** Job item **
Reproduce each of the following lines without any change, omitting the pictures.

━━ Exercise data

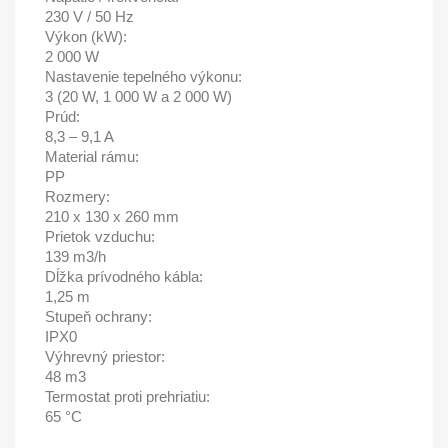
230 V / 50 Hz
Výkon (kW):
2 000 W
Nastavenie tepelného výkonu:
3 (20 W, 1 000 W a 2 000 W)
Prúd:
8,3 – 9,1 A
Material rámu:
PP
Rozmery:
210 x 130 x 260 mm
Prietok vzduchu:
139 m3/h
Dĺžka prívodného kábla:
1,25 m
Stupeň ochrany:
IPX0
Výhrevný priestor:
48 m3
Termostat proti prehriatiu:
65 °C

━━━━

** Answer to this exercise **
230 V / 50 Hz
Výkon (kW):
2 000 W
Nastavenie tepelného výkonu:
3 (20 W, 1 000 W a 2 000 W)
Prúd:
8,3 – 9,1 A
Material rámu:
PP
Rozmery:
210 x 130 x 260 mm
Prietok vzduchu:
139 m3/h
Dĺžka prívodného kábla:
1,25 m
Stupeň ochrany:
IPX0
Výhrevný priestor:
48 m3
Termostat proti prehriatiu:
65 °C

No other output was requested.